A.D. Pirous is one of the most important figures in Indonesian Art history, setting the stone for future generations of artist s. He merges eastern aesthetic of his Aceh origin with western techniques as inspired by an exhibition of Islamic art at the Metropolitan Museum of Art in the late 1960's. . As seen in his painting ‘Hamparan Hijau di Sisi Laut’ he is adopting western abstraction but the lines in his artworks are not without meaning. Vertical lines in A.D. Pirous's workcould be read as relation between human and the divine, and the horizontal line as relation between human and others.
Although spiritual in nature, his works could always be interpreted openly, as quoted,“(my artworks) ...isn’t da’wah. I’m not campaigning for religion. I am making art. What you see here, all these paintings, these are my spiritual notes.”
The unique way Arahmaiani stylizes her Pegon typographies mean to provide and return the image of Islam from violence and terror post-9/11 back into peace and kindness. The usage of Pegon, the ancient Javanese script also exemplifies the tolerance and openness of Indonesian culture. The presentation of this Arabic calligraphy is rounded and colorful, unlike the stereotype, which the artist hopes to create more conversation and to disprove fears and claims attached to her identity and the majority religion of her nation Indonesia.
Arahmaiani is fascinated by the buried past of her native Java, its rich Hindu-Buddhist cultural heritage – which is now often under-recognized – and the monumental temples that were overgrown for centuries until their rediscovery in more recent times. Indonesia once had vital centers of Bud- dhist learning that were sought out by students from across Asia, including Atisha (982–1054), who became one of Tibet’s most revered lamas.
From the history of Mosque-Cathedral of Córdoba to today’s demolition of Aleppo Mosque, Mujahidin Nurrahman saw a common phenomenon that happens when religion becomes a national ideology. Such ideology could be a justification for regimes to destroy each other. Civilizations overtake one after another; it is built by men and demolished by other men only to be rebuilt and re-destroyed. The world continuously redirected as one sees fit, according to different ideas of what is ‘good’. Chaos, violence, and polemics decorate these in-between periods where revolt occurs.

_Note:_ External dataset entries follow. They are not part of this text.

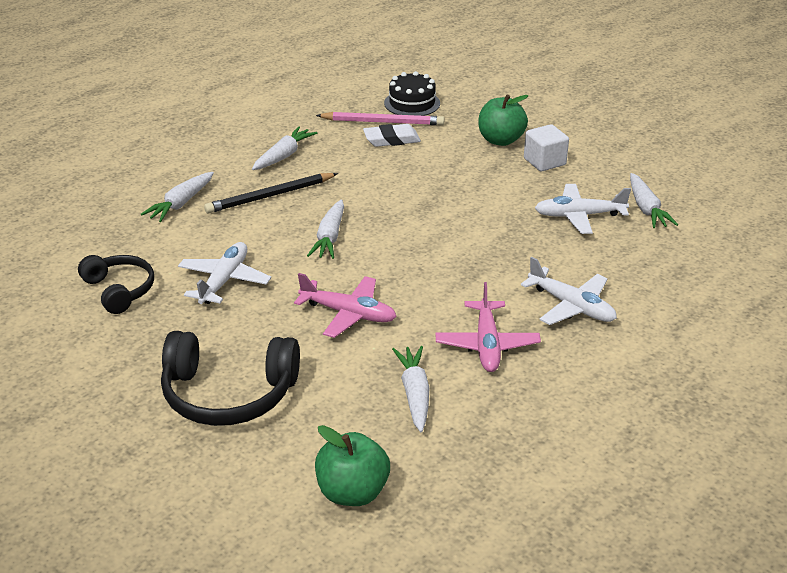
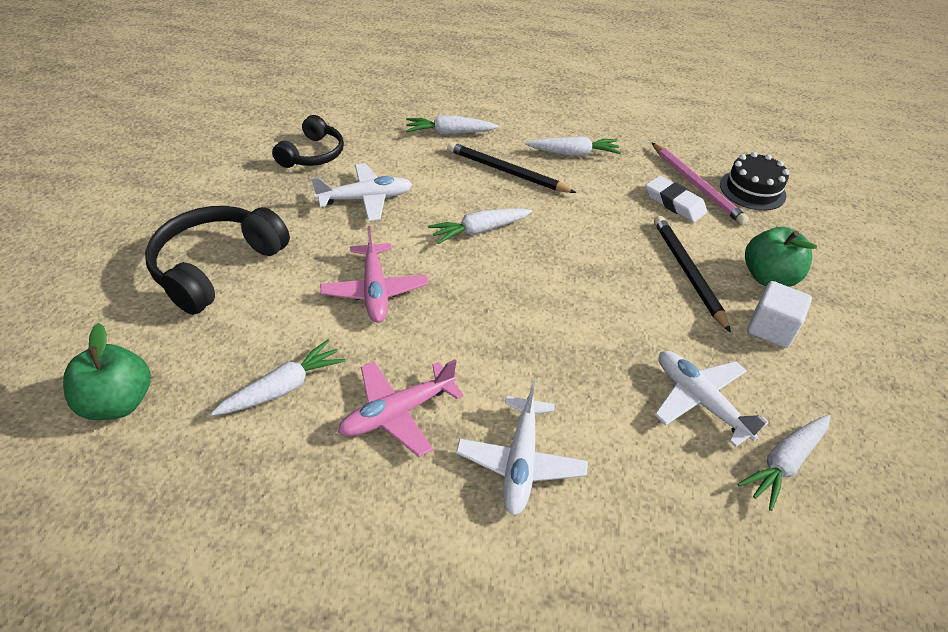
camera: 55 degrees right, 10 degrees up
(228, 394) = (216, 267): black headphones -> black headphones turned 60 degrees clockwise
(467, 168) = (688, 273): none -> black pencil

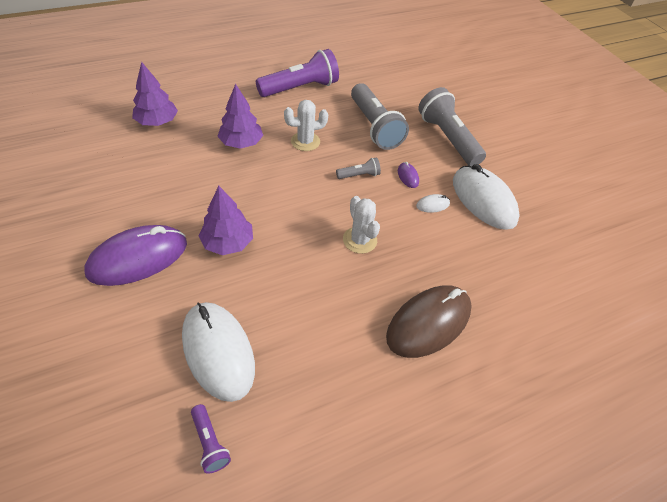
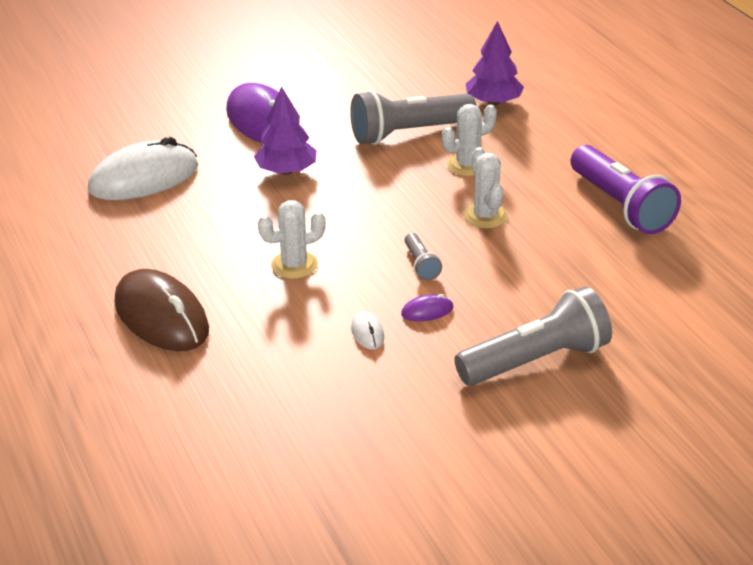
camera: 95 degrees right, 15 degrees down
(210, 443) = (52, 183): purple flashlight -> none
(241, 143) = (468, 165): purple tree -> white cactus
(374, 127) = (542, 280): grey flashlight -> grey flashlight (408, 133)
(483, 200) = (384, 388): white mouse -> none

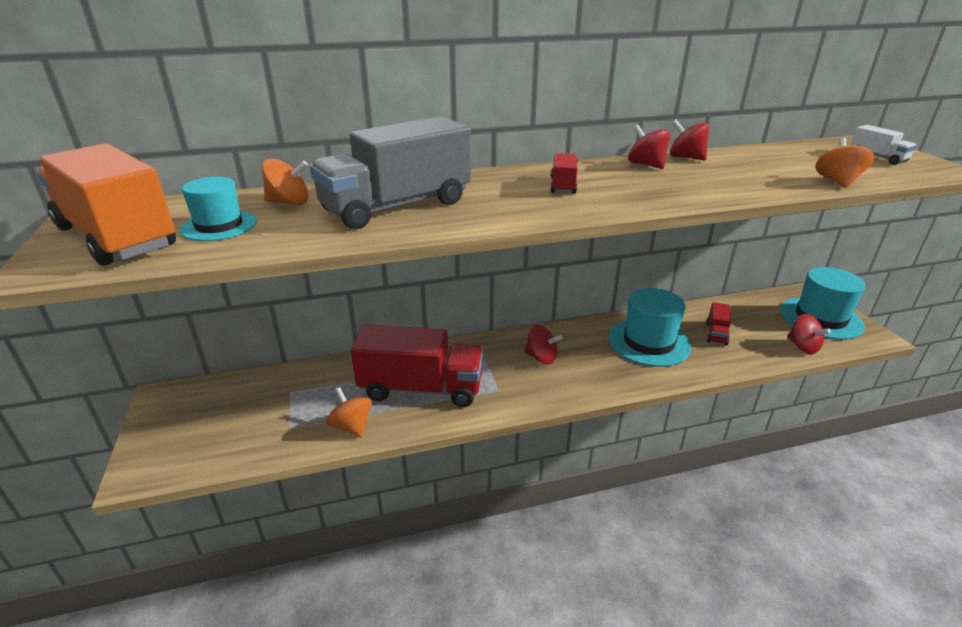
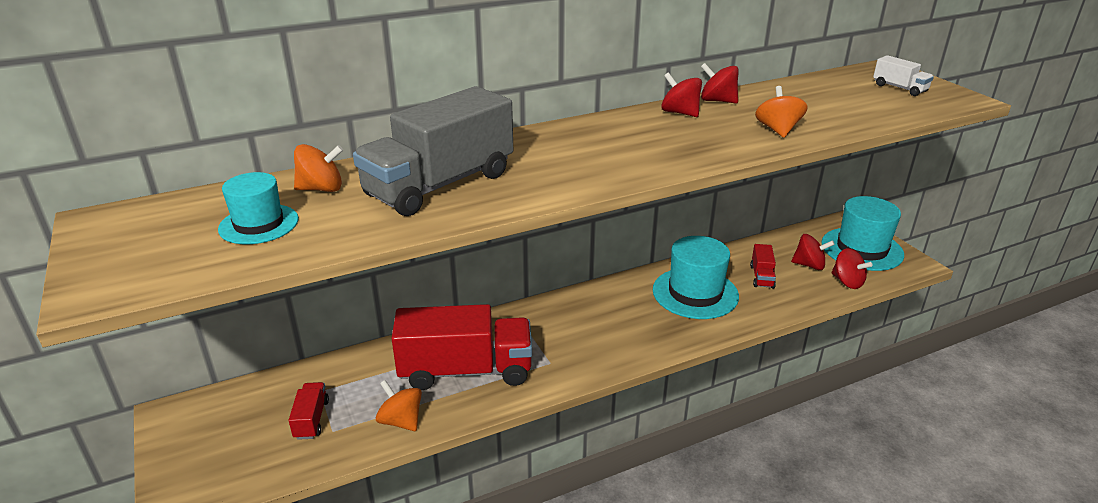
camera: 10 degrees left, 0 degrees up
(117, 237) = (152, 248): orange truck -> none
(541, 357) = (587, 322): red spinning top -> red spinning top (809, 265)
(563, 186) = (602, 145): red truck -> red truck (311, 419)
(837, 182) = (864, 121): orange spinning top -> orange spinning top (777, 130)

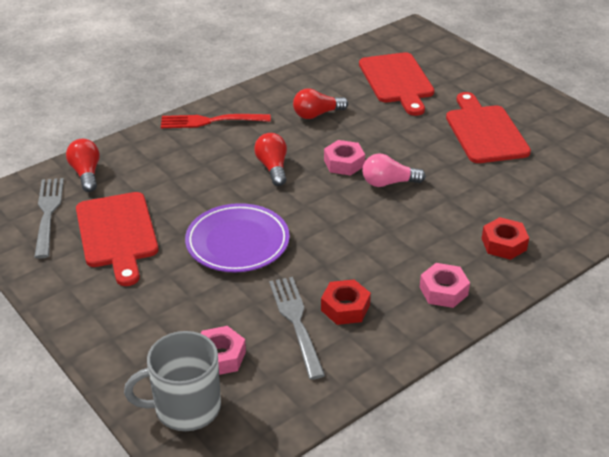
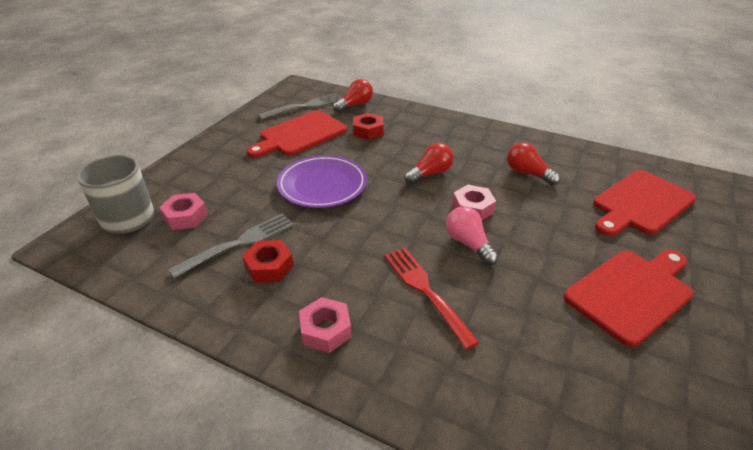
camera: 65 degrees right, 0 degrees up
(211, 121) = (462, 129): red fork -> red fork (426, 291)
(503, 244) = (436, 364): red nut -> red nut (368, 131)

Patriot Mukmin expresses the sublime feeling that he gets when being submerged in nature, the refreshing breeze and magnificent landscape, the air that he breathes in this artwork. These physical experiences are strung together into a Spiritual Epiphany, unveiling the minuteness of human be- fore the unfolding grandness of nature.
In these moments, Islam recommends phrases for its believer to express these sublime feelings which are ‘Subhanallah’ which means ‘All praise to Allah’ or ‘Maasyaallah’ which means ‘Whatever Allah Wills’. These sentences are visualized in Kufi Calligraphy 36 times in Mukmin’s work, representing the artist’s Tasbih, a Dzikir in Praise of The Almighty.

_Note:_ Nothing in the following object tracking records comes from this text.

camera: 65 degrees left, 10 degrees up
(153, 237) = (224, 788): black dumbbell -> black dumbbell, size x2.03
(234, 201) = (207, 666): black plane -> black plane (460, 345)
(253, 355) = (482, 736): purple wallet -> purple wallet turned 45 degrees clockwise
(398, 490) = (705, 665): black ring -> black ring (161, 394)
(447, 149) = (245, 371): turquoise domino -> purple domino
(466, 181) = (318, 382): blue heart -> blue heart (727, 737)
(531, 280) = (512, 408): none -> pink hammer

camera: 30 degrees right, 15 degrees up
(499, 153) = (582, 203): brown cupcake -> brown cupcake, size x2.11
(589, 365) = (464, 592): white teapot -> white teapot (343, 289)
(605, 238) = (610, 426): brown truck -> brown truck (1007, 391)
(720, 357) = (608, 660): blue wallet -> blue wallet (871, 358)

Demi Waktu’ is an artwork by Rispul, a senior artist lecturing metal-crafts at ISI Yogyakarta. Calligraphic motives often appear in his artworks, as well as references to verses and concepts in Islam. This is because Rispul sees his artworks as an alternative medium for Da’wah, which is teaching through the Islamic point of view. The expression and artwork are intended to remind us of the passing and irreversibility of time. We should not waste our limited time on earth doing deeds without good purpose.

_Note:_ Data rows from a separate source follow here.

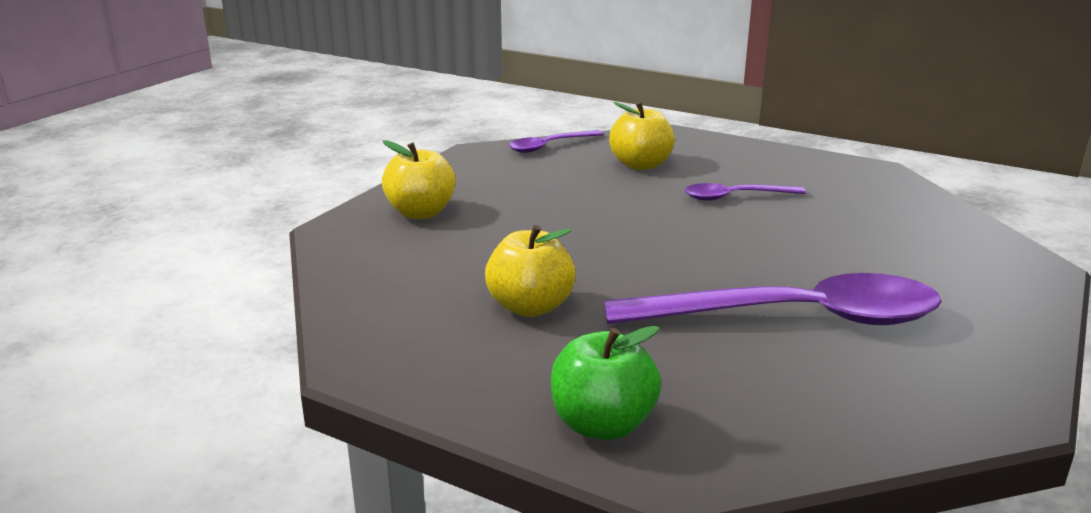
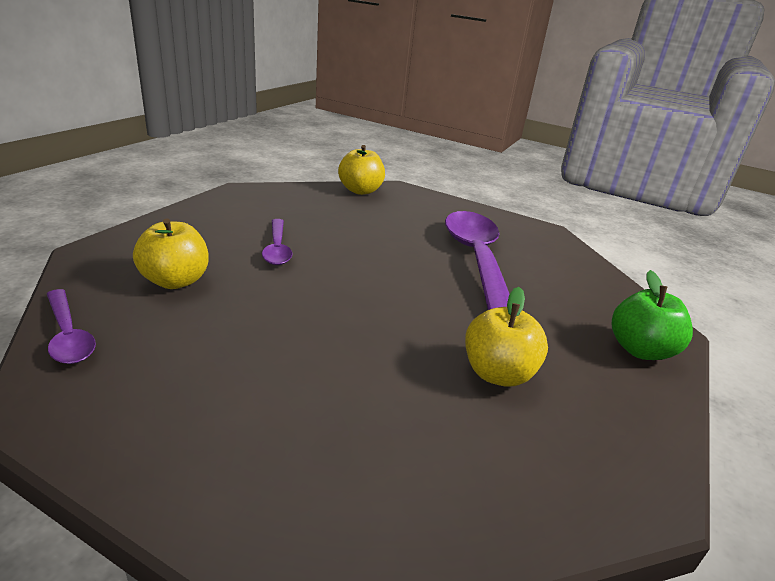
camera: 95 degrees left, 5 degrees up
(421, 213) = (267, 463): yellow apple -> yellow apple (360, 190)

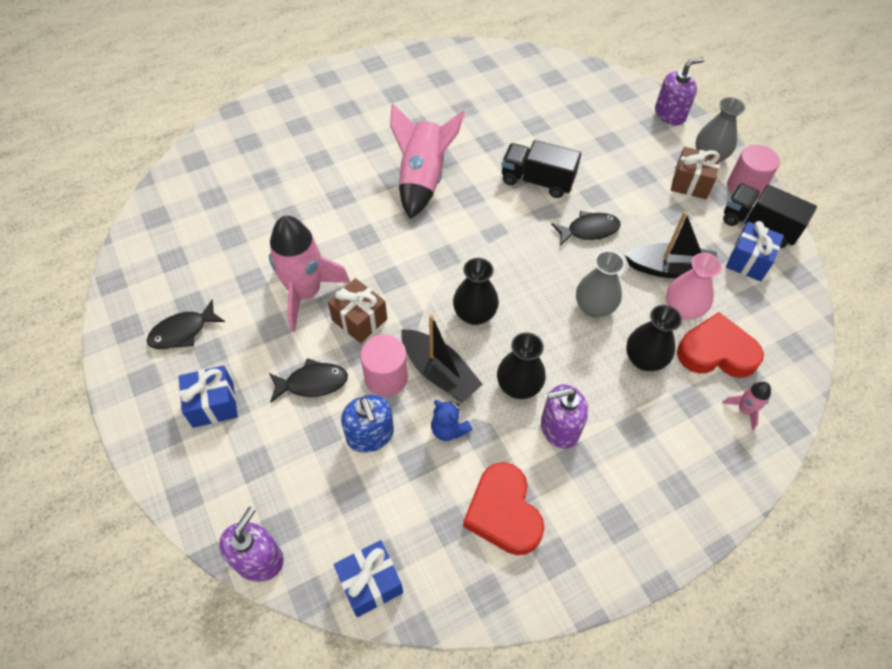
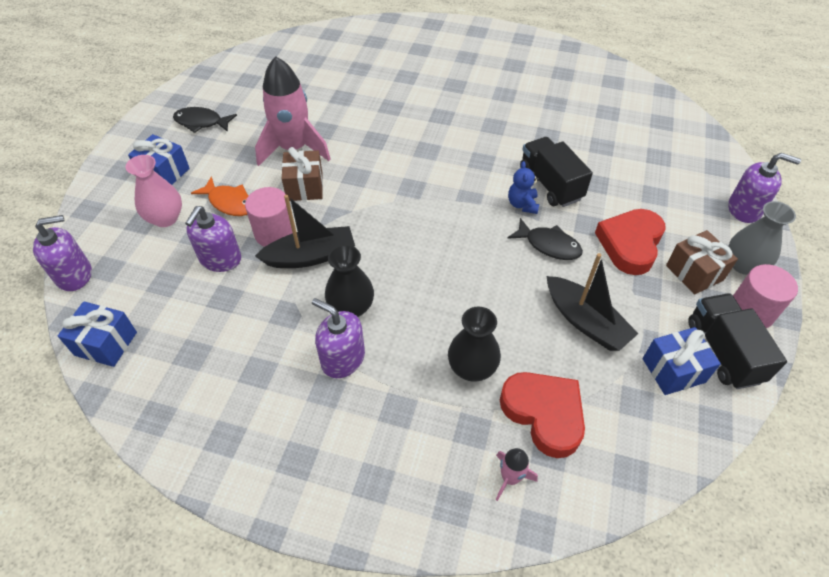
camera: 45 degrees right, 5 degrees down
(312, 383) = (229, 202): black fish -> orange fish
(370, 435) = (220, 259): blue soap dispenser -> purple soap dispenser
(422, 179) = (461, 130): pink rocket -> none
(439, 372) = (311, 256): black boat -> black boat turned 105 degrees counterclockwise
(448, 429) = (269, 296): blue teddy bear -> blue teddy bear (522, 204)
(474, 314) = (383, 238): black vase -> none
(503, 512) = (232, 378): red heart -> red heart (630, 244)
(594, 307) = (480, 300): grey vase -> none
(682, 309) = (556, 359): pink vase -> pink vase (165, 218)

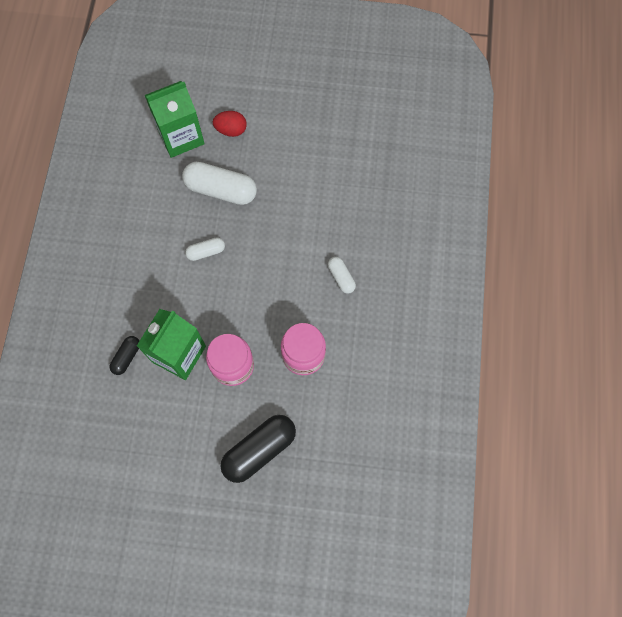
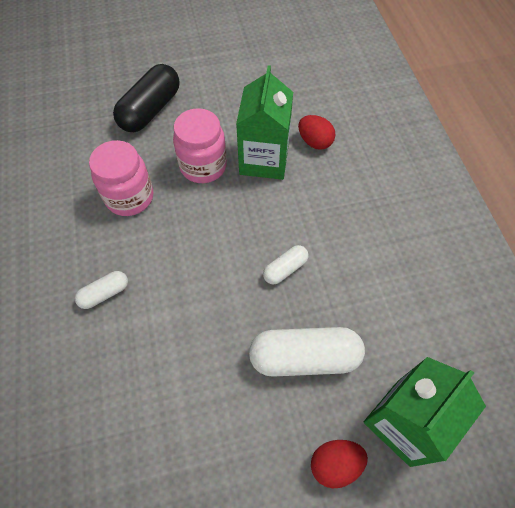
camera: 160 degrees right, 10 degrees down
(126, 357) = (315, 142): black capsule -> red egg
(341, 277) = (104, 293): white capsule -> white capsule turned 75 degrees counterclockwise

For Yogie Achmad Ginanjar his artworks entitled ‘Tension’ juxtaposes a spaceman against traditional arabesque pattern. These paintings represent the conflict and tension between modernity and Islam. As a Muslim and also an academic, the artist feels this conflict on a highly personal level.
And finally, Agus Baqul’s paintings are full of movement and spontaneity, dynamic and almost abstracted. Unlike the conventional Islamic calligraphy that often employs elements of geometry, repetition, and arabesque his words have raw qualities in them, Agus is careful to write the phrase carefully with exact punctuation and markings because he believes that all Holy Verses given by The Divine should be spread across the world as truthful and faithful as possible.